▶ _Problem details_: Your answer should be the records below, written out exactly.

▶ _Records for processing_:
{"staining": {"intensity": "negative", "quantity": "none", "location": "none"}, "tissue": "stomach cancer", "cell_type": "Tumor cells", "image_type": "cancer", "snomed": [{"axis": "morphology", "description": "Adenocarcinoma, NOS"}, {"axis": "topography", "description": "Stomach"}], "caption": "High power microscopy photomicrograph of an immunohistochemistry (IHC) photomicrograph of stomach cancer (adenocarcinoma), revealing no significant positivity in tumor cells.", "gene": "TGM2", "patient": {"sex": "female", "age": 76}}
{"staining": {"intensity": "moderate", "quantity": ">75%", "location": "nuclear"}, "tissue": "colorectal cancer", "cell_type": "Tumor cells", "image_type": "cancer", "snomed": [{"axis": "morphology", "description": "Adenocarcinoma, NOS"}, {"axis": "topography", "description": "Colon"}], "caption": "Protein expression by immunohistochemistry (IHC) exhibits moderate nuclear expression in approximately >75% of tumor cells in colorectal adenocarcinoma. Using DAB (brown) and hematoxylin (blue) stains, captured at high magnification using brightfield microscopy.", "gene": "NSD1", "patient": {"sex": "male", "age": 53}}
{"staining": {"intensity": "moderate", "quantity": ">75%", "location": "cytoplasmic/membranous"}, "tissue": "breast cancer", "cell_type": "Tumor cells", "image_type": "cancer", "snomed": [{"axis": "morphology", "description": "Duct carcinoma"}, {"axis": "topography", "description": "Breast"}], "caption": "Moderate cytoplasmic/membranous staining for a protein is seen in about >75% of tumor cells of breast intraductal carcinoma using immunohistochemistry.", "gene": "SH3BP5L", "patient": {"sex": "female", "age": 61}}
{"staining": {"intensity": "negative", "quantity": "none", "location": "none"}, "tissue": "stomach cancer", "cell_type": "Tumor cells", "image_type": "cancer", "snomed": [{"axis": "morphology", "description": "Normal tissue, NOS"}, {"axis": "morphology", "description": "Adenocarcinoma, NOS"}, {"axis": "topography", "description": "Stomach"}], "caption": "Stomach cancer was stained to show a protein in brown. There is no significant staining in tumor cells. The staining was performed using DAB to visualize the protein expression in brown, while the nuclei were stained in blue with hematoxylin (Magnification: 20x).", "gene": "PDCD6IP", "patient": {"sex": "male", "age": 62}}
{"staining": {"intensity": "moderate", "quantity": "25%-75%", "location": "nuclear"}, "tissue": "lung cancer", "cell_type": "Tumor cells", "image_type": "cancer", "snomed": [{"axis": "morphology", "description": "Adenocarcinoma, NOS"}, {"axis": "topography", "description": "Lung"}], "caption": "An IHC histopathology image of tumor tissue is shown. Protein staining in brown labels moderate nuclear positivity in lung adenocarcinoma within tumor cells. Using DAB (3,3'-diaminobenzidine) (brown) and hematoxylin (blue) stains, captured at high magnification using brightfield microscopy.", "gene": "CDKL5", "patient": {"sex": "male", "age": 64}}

▶ _Output for this exercise_:
{"staining": {"intensity": "negative", "quantity": "none", "location": "none"}, "tissue": "stomach cancer", "cell_type": "Tumor cells", "image_type": "cancer", "snomed": [{"axis": "morphology", "description": "Adenocarcinoma, NOS"}, {"axis": "topography", "description": "Stomach"}], "caption": "High power microscopy photomicrograph of an immunohistochemistry (IHC) photomicrograph of stomach cancer (adenocarcinoma), revealing no significant positivity in tumor cells.", "gene": "TGM2", "patient": {"sex": "female", "age": 76}}
{"staining": {"intensity": "moderate", "quantity": ">75%", "location": "nuclear"}, "tissue": "colorectal cancer", "cell_type": "Tumor cells", "image_type": "cancer", "snomed": [{"axis": "morphology", "description": "Adenocarcinoma, NOS"}, {"axis": "topography", "description": "Colon"}], "caption": "Protein expression by immunohistochemistry (IHC) exhibits moderate nuclear expression in approximately >75% of tumor cells in colorectal adenocarcinoma. Using DAB (brown) and hematoxylin (blue) stains, captured at high magnification using brightfield microscopy.", "gene": "NSD1", "patient": {"sex": "male", "age": 53}}
{"staining": {"intensity": "moderate", "quantity": ">75%", "location": "cytoplasmic/membranous"}, "tissue": "breast cancer", "cell_type": "Tumor cells", "image_type": "cancer", "snomed": [{"axis": "morphology", "description": "Duct carcinoma"}, {"axis": "topography", "description": "Breast"}], "caption": "Moderate cytoplasmic/membranous staining for a protein is seen in about >75% of tumor cells of breast intraductal carcinoma using immunohistochemistry.", "gene": "SH3BP5L", "patient": {"sex": "female", "age": 61}}
{"staining": {"intensity": "negative", "quantity": "none", "location": "none"}, "tissue": "stomach cancer", "cell_type": "Tumor cells", "image_type": "cancer", "snomed": [{"axis": "morphology", "description": "Normal tissue, NOS"}, {"axis": "morphology", "description": "Adenocarcinoma, NOS"}, {"axis": "topography", "description": "Stomach"}], "caption": "Stomach cancer was stained to show a protein in brown. There is no significant staining in tumor cells. The staining was performed using DAB to visualize the protein expression in brown, while the nuclei were stained in blue with hematoxylin (Magnification: 20x).", "gene": "PDCD6IP", "patient": {"sex": "male", "age": 62}}
{"staining": {"intensity": "moderate", "quantity": "25%-75%", "location": "nuclear"}, "tissue": "lung cancer", "cell_type": "Tumor cells", "image_type": "cancer", "snomed": [{"axis": "morphology", "description": "Adenocarcinoma, NOS"}, {"axis": "topography", "description": "Lung"}], "caption": "An IHC histopathology image of tumor tissue is shown. Protein staining in brown labels moderate nuclear positivity in lung adenocarcinoma within tumor cells. Using DAB (3,3'-diaminobenzidine) (brown) and hematoxylin (blue) stains, captured at high magnification using brightfield microscopy.", "gene": "CDKL5", "patient": {"sex": "male", "age": 64}}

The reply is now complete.